Государевы люди — это образ жизни. Ее смысл — служение. Приказ не выполнить невозможно так же, как для ребенка невозможно уйти от мамы и папы в самостоятельную жизнь и принимать самостоятельные взрослые решения. Государев человек не принимает решения, а выполняет приказы. Сам по себе ничего не стоит: его ценность в том, что он принадлежит к сообществу. Я могу ошибаться, все не могут. Не может один идти в ногу, а все не в ногу. Российской школе, как и обществу, еще предстоит осмыслить, что один может быть прав, когда все ошибаются. Что «мы так вам верили, товарищ Сталин, как иногда не верили себе», — не взрослая позиция. И уж тем более не педагогическая. Ну, если не считать задачей педагогики XXI века идею вырастить идеального вассала, верного слугу, нерассуждающего исполнителя.

Осмысление

Коллеги, кажется, и вовсе не обсуждают историю с повестками — все уже привыкли, что пока одни из нас получают свои административки и уголовки за антивоенные протесты, другие идут на «путинги» и вопрошают: «А что я могу сделать?»

Обсуждать тут нечего. Одни из нас с весны ведут в зуме волонтерские занятия для детей, которых война сорвала с места, и все эти дни сидят в чатах и строят маршруты в безвизовые страны, отправляя коллег, друзей и сыновей подальше от военной мясорубки. Другие готовятся к очередному «Разговору о важном» и разносят повестки. 

Учительское сообщество и тут раскололось, как и всё общество в целом, на тех, кто и так всё понимает, и тех, кто… кто, может быть, начинает понимать.

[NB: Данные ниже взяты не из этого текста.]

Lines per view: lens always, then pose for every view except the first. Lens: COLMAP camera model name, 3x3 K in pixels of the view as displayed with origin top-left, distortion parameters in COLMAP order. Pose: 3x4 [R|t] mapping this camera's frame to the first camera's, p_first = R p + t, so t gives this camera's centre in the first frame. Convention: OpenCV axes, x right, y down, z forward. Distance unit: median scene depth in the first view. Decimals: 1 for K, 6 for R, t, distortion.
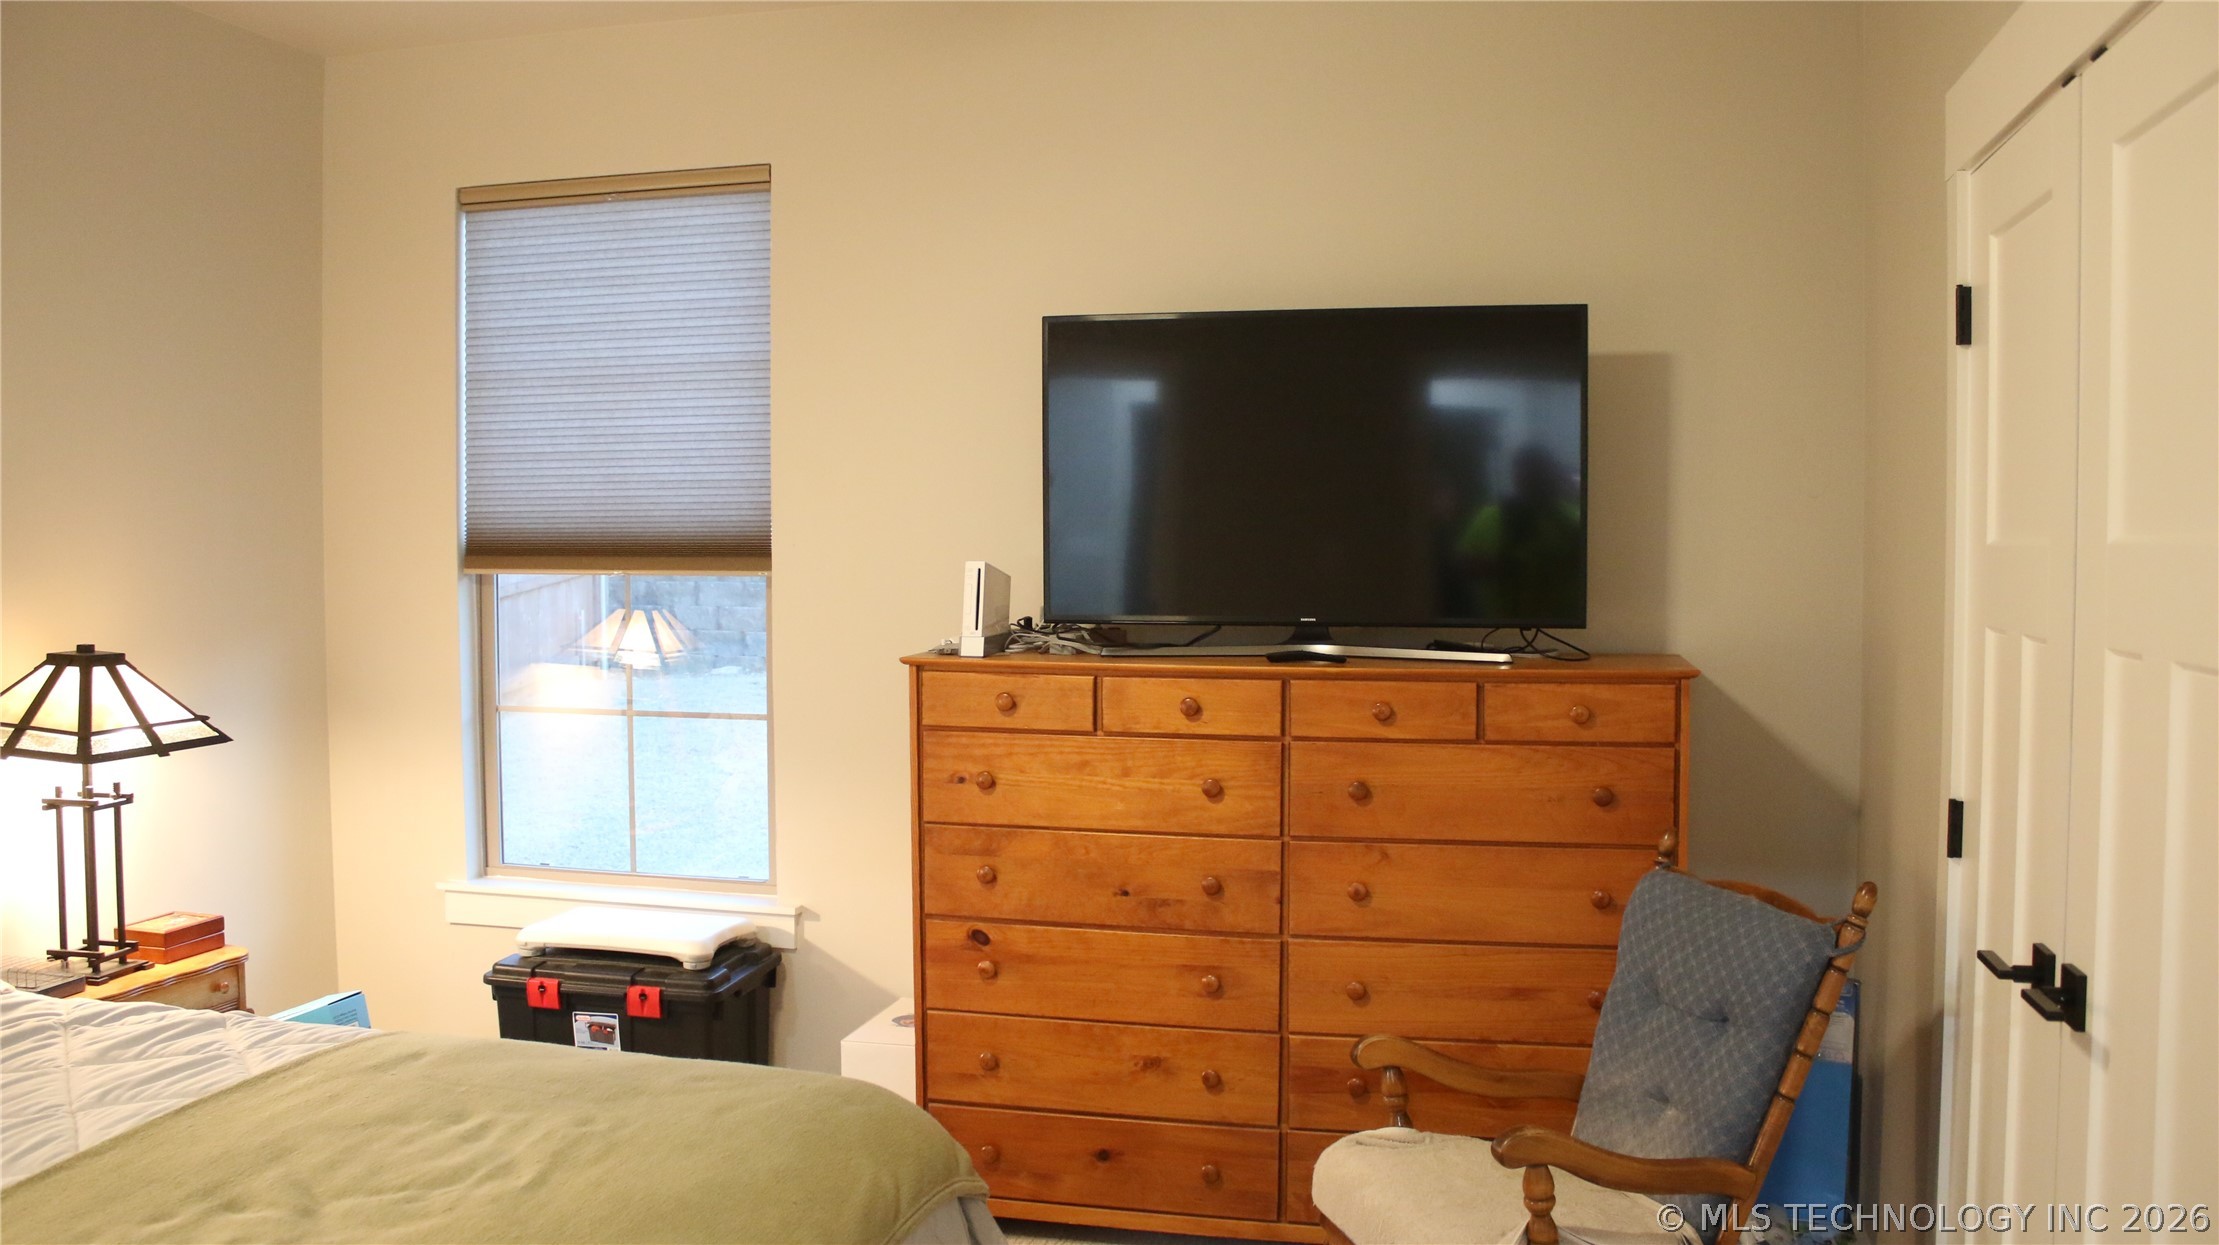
lens RADIAL K [[1855.8, 0, 1095.8], [0, 1855.8, 623.2], [0, 0, 1]] dist [-0.138918, 0.104395]
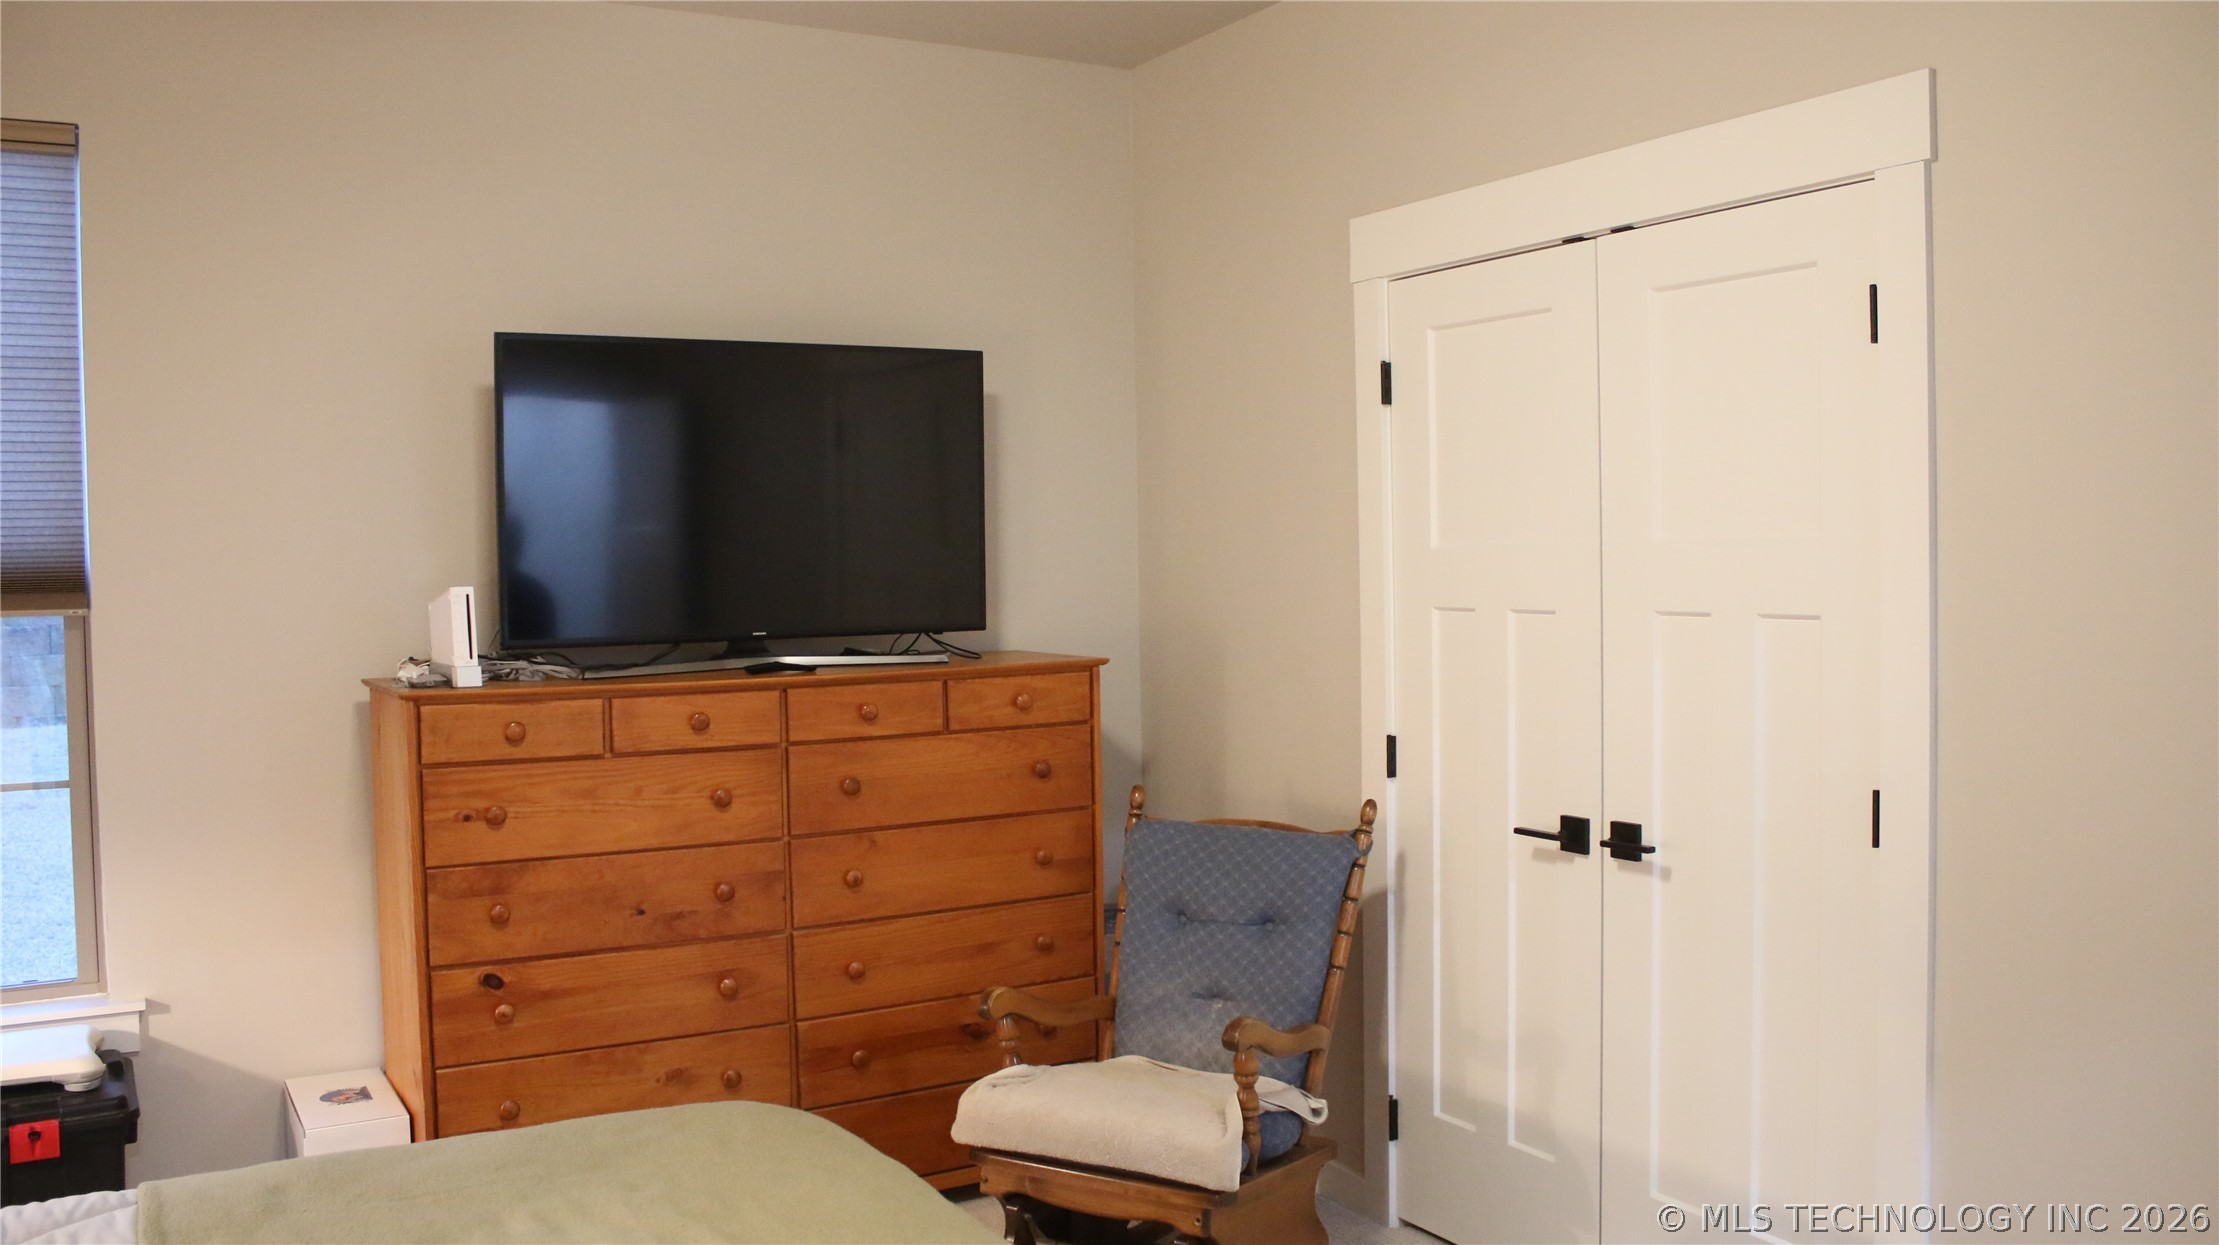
lens RADIAL K [[1855.8, 0, 1128.2], [0, 1855.8, 614.9], [0, 0, 1]] dist [-0.138918, 0.104395]
pose [[0.711858, -0.035532, 0.701424, -0.490984], [0.047861, 0.998852, 0.002026, -0.004835], [-0.700691, 0.032128, 0.712741, 0.100771]]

Вот подруга, учительница из далекой-далекой глубинки, написала мне 22 сентября: «Сегодня в школе тихий вой: у пятерых коллег сыновья получили повестки. И вдруг у всех началось прозрение. Когда я с конца февраля до середины марта рыдала, меня чудачкой считали, спасибо, что в покое оставили. А сегодня поток признаний: откуда я это предвидела…»

Страшней всего мне представить себя на этом месте — месте учительницы, которой государство предписывает отправить сына на убой. И которой надо объяснить детям, за что будет погибать ее сын, их папы и братья.

Страшней всего мне представить себе, как она берет пачку повесток и несет их по адресам — другим папам, сыновьям, братьям: «Ну ведь кому-то же надо… А что я могу сделать…»

Не можешь ничего сделать — увольняйся из школы. Не учи детей служить Митрофанушке за пять пощечин на день и беспрекословно топить Муму. Это просто профнепригодность.